A new study from the University of British Columbia has revealed that the use of brand-name discount cards is leading to higher health care spending for both public plans and private insurers.
“Although the cards are generally thought to cover enough to make the patient’s copayment similar to that of an equivalent generic, costs to insurers for the remaining portion of the drug can be higher,” said authors Michael Law, Fiona Chan, Mark Harrison, and Heather Worthington.
As they explained in the report published by the Canadian Medical Association Journal (CMAJ), the increase in cost for insurers arise because the difference in cost between a branded product and the equivalent generic drug is covered only for the patient and not the insurance plan.
The increased cost, they said, is more likely for claims that are sent to the plan for adjudication before the card is applied, thus making it appear to the insurer that the patient is filling a standard brand prescription.
Based on discount-card usage data covering the period from September 2014 to September 2017 — which included 2.82 million instances of brand discount cards being used for 89 different medications — they found that monthly use of the cards swelled by 67% over the three-year period.
The researchers looked at a sample of over 930,000 claims involving a private insurer and no government payment, and compared it with a dataset of more than 995,000 equivalent generic claims. They found that third-party insurers paid $69.8 million toward the claims they received, compared to an estimated $47.7 million for the same mix of equivalent generic prescriptions.

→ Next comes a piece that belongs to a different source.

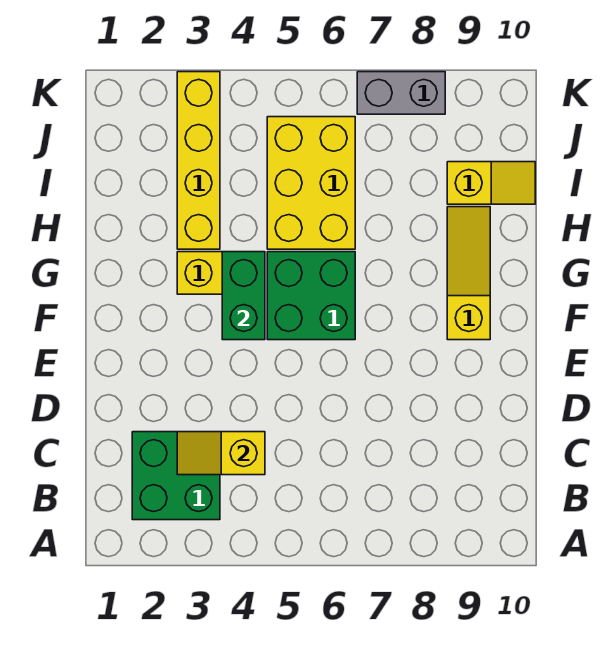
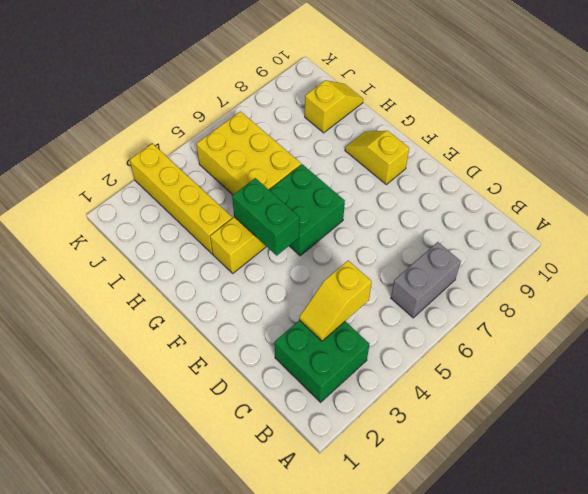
yellow slope F9:H9 level 1 top F -> yellow slope F9:G9 level 1 top F
grey brick K7:K8 level 1 -> grey brick B6:B7 level 1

“This equates to an increase of $21.7 million, or 46%,” they said. “On a per-prescription basis, this represented a cost increase of $23.09 (95% CI $22.97 to $23.21) for private insurers.”
The researchers then focused on claims submitted to public drug plans with no private insurer involvement, which yielded a sample of over 901,000 claims; they compared that data with 1.45 million equivalent generic drug claims. While government plans paid a total of $26 million toward brand-name drugs when a discount card was used, it was estimated that they would have paid only $25.7 million for equivalent generics, for a difference of $334,000.
“This represents an increase of 1.3%, or $0.37 per prescription (95% CI $0.33 to $0.41),” the study’s authors said.
The difference in impact between private insurers and public plans, they said, could be attributed to the fact that nearly every public drug plan in Canada will cover only the generic equivalent price when one is available, whereas many private plans do not have this rule.
“Our study provides empiric evidence that drug discount cards represent a way for pharmaceutical companies to leverage this discrepancy while making patients’ copayments nearly equivalent, so as not to deter them from filling their prescriptions with branded medicines,” the authors wrote.
They concluded that given the large increases in private-plan costs demonstrated by the analysis, employers might want to consider more stringent generic substitution policies to ensure value for money in drug spending.